● **LIST OF TASKS**:
a. Translate this sentence from the court opinion excerpt into Spanish: "A sale has not been consummated, however, apparently because the Trustees seek assurance that title to Termination Point will never revert to the United States."
b. Copy the records verbatim, starting with their first line and going on through the line with "# 【年間休日115日】* 週休二日制（土曜日・日曜日・祝日）* 年".

● **TEXT EXCERPT**:
####################

UNITED STATES of America, Defendant-Appellee.

No. 97-36006.

United States Court of Appeals,
Ninth Circuit.

Argued and Submitted Jan. 8, 1999.
Decided March 19, 1999.

Edgar Paul Boyko and Robert L. Breckberg, Edgar Paul Boyko & Associates, Anchorage, Alaska, for plaintiff-appellant.

Sean H. Donahue, United States Department of Justice, Environmental & Natural Resources Division, Washington, DC, for defendant-appellee.

Appeal from the United States District Court for the District of Alaska; John W. Sedwick, District Judge, Presiding. D.C. No. CV-97-00261-JWS.

Before: CANBY and GRABER, Circuit Judges, and MARSHALL,1 District Judge.

Opinion by Judge CANBY; Concurrence by Judge GRABER.

CANBY, Circuit Judge:

1

Plaintiff, Leisnoi, Inc., brought this action under the Quiet Title Act, 28 U.S.C. § 2409a, to quiet title against the United States in property conveyed to Leisnoi as a Native village corporation pursuant to the Alaska Native Claims Settlement Act (ANCSA), 43 U.S.C. § 1601 et seq. The peculiar circumstances of this case present us with only one issue, which may be stated in the alternative: Did the district court acquire no jurisdiction at all, or did it acquire jurisdiction to enable it to confirm the United States' disclaimer of title and then to dismiss for lack of jurisdiction? We conclude that, at the time it acted, the district court correctly held that it had acquired no jurisdiction at all.

BACKGROUND

2

As a certified Native village corporation, Leisnoi is eligible to receive conveyances of the surface estate in lands from the federal government from areas withdrawn for Native selection pursuant to ANCSA. Leisnoi received such lands from the United States. Its procedural difficulties in this case arise from the fact that its title to those lands is challenged, not by the United States itself, but by a third party on behalf of the United States.

3

In 1976, a private party, Stratman, and several other Kodiak Island residents filed an action, known as the "decertification" litigation, in federal district court. The Stratman plaintiffs claimed that Leisnoi did not qualify as a Native village under ANCSA, and that Leisnoi consequently must return to the federal government the lands that it had received under ANCSA. The United States conveyed Termination Point to Leisnoi by patents and interim conveyances in 1985. While the decertification action was pending in federal court, Stratman recorded in the Kodiak Island land records a notice of lis pendens, on behalf of the United States, covering Leisnoi's lands, including Termination Point.2

4

Leisnoi now wishes to sell Termination Point to the Exxon Valdez Oil Spill Trustees ("Trustees"). A sale has not been consummated, however, apparently because the Trustees seek assurance that title to Termination Point will never revert to the United States. To that end, Leisnoi has moved in two directions.

5

First, Leisnoi filed a quiet title action against Stratman in the Alaska Superior Court. On April 1, 1997, that court entered judgment quieting title to Termination Point in Leisnoi, "removing any clouds Omar Stratman has placed upon the title thereto," forever barring Stratman from asserting title for himself or others, and denying him standing to challenge the conveyance to Leisnoi by the United States. Final Judgment, No. 3AN 96-00502 cf (Superior Court, 3d Jud. Dist. April 1, 1997).3 The Trustees, however, maintained that quieting the title against Stratman did nothing to guarantee that the United States would not reacquire Termination Point if the pending decertification proceedings turned out adversely to Leisnoi.

####################

● **DATA**:
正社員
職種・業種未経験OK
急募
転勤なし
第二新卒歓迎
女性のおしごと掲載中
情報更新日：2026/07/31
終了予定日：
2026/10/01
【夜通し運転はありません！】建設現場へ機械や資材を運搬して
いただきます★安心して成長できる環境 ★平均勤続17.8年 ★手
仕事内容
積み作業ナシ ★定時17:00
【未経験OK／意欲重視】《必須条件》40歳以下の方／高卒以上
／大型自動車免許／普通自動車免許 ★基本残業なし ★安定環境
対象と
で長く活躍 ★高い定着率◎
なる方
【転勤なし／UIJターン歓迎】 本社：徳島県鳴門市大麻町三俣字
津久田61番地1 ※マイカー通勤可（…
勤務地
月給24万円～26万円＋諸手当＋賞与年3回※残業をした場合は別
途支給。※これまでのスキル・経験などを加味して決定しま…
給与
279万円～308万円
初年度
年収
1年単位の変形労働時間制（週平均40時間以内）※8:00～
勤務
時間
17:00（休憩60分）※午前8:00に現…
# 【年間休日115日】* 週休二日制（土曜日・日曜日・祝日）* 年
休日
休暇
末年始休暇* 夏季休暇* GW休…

####################

● **SOLUTIONS TO EACH TASK**:
a. Sin embargo, no se ha concretado una venta, al parecer porque los Fideicomisarios buscan garantías de que la titularidad de Termination Point nunca revertirá a los Estados Unidos.

b.
正社員
職種・業種未経験OK
急募
転勤なし
第二新卒歓迎
女性のおしごと掲載中
情報更新日：2026/07/31
終了予定日：
2026/10/01
【夜通し運転はありません！】建設現場へ機械や資材を運搬して
いただきます★安心して成長できる環境 ★平均勤続17.8年 ★手
仕事内容
積み作業ナシ ★定時17:00
【未経験OK／意欲重視】《必須条件》40歳以下の方／高卒以上
／大型自動車免許／普通自動車免許 ★基本残業なし ★安定環境
対象と
で長く活躍 ★高い定着率◎
なる方
【転勤なし／UIJターン歓迎】 本社：徳島県鳴門市大麻町三俣字
津久田61番地1 ※マイカー通勤可（…
勤務地
月給24万円～26万円＋諸手当＋賞与年3回※残業をした場合は別
途支給。※これまでのスキル・経験などを加味して決定しま…
給与
279万円～308万円
初年度
年収
1年単位の変形労働時間制（週平均40時間以内）※8:00～
勤務
時間
17:00（休憩60分）※午前8:00に現…
# 【年間休日115日】* 週休二日制（土曜日・日曜日・祝日）* 年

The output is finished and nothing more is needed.